The U.S. Forest Service, which maintains most of the yurts in Gateway country, provides most of the gear you’ll need for your stay including propane, lanterns, cook stove, wood stove, beds, wood, axes, pots and pans. Pretty much everything but bedding and food which the camper will need to provide themselves. All yurts also have an outhouse, located a short distance away.

The U.S. Forest Service prides itself on locating their yurts on some of its most pristine and scenic land.

The best part about yurting with a Forest Service yurt is that you have the location to yourself. You’re not in a yurt, next to a yurt, next to a yurt.

Another great thing is they locate their yurts in secluded locales where there is ZERO cell phone reception. I appreciate that a lot. It’s nice not having your fellow camp mates checking their phones all day long.

The yurt is the perfect combination of roughing it and comfort. After a day spent fishing or hiking it’s very nice to ot have to crawl into a cold, cramped tent and sleep on lumpy ground.

I want my daughter to grow up with happy camping memories and a desire to do more of it in her life when she becomes an adult, so to that end I don’t want her to associate camping with an uncomfortable, unhappy, scary experience.

But neither do I want to take her for an outing in the woods and then drive into town and check into a hotel. I don’t want her to think camping means checking into a hotel at the end of the day.

That’s one of the things that makes camping in a yurt so great.

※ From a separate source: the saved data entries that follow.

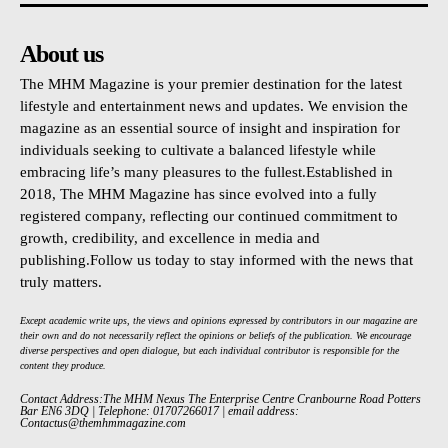
About us
The MHM Magazine is your premier destination for the latest
lifestyle and entertainment news and updates. We envision the
magazine as an essential source of insight and inspiration for
individuals seeking to cultivate a balanced lifestyle while
embracing life’s many pleasures to the fullest.Established in
2018, The MHM Magazine has since evolved into a fully
registered company, reflecting our continued commitment to
growth, credibility, and excellence in media and
publishing.Follow us today to stay informed with the news that
truly matters.
Except academic write ups, the views and opinions expressed by contributors in our magazine are
their own and do not necessarily reflect the opinions or beliefs of the publication. We encourage
diverse perspectives and open dialogue, but each individual contributor is responsible for the
content they produce.
Contact Address:The MHM Nexus The Enterprise Centre Cranbourne Road Potters
Bar EN6 3DQ | Telephone: 01707266017 | email address:
Contactus@themhmmagazine.com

You can be warm and comfortable and still feel like you’re camping.

Yurting is glamping meets wild, open public lands which you have all to yourselves. It is pretty much the perfect way to camp.

My wife and I chose a yurt located in an alpine meadow in southern Utah. The nearest people are in a town 20 miles away. I park the Jeep in front of the yurt and we spend the next ten minutes carrying our food and bedding into the yurt and arranging it for our stay.And then it’s time to explore!

We walk out the door and take in our environment. Our yurt for the next four days and three nights, sits in a grassy alpine meadow. A narrow stream, with elusive native brook and cutthroat trout, runs through the meadow just 50 feet from the yurt. Aspens and tall pines border the meadow on its north and south sides.

It is absolute paradise.

This is our daughter, Roo’s, first time camping. So, we let her lead the way. She heads straight for the stream. The stream is only a car lane wide and eight to 10 inches deep. She wades right into the cold alpine water. My wife and I wade in beside her and from there we continue walking down the stream following Roo’s lead.

A few minutes later our feet are freezing and we exit the stream and move out onto the meadow where Roo finds and inspects flowers and butterflies.

We live in Page, Arizona. Land of heat and sand and short, scrubby vegetation. All this grass, trees and greenery is new to her and she is enthralled by it. In the coming days we’ll visit an alpine lake and watch a family of ducks and iridescent dragonflies flitting through the swampgrass in three to five-foot long banners.

In the evenings we’ll cook our meals over the yurts propane stove and heat it with its wood-burning stove. On the second and third nights we’ll be treated to night time thunderstorms that arrive shortly after we go to bed and we’re allowed that rare luxury of listening to rain pitter pat on a canvas roof. Wonderful!

We splashed through rain puddles, walked down paths, gazed at the stars and roasted marshmallows and made plenty of hot cocoa.

I don’t know how much my two year old daughter will remember from this trip – possibly nothing – but somewhere in her psyche, subconscious or neural pathways I think we embedded and/or imprinted some happy sub-memories that as she grows older, she’ll associate with camping, family, nature and the amazing creatures that inhabit it.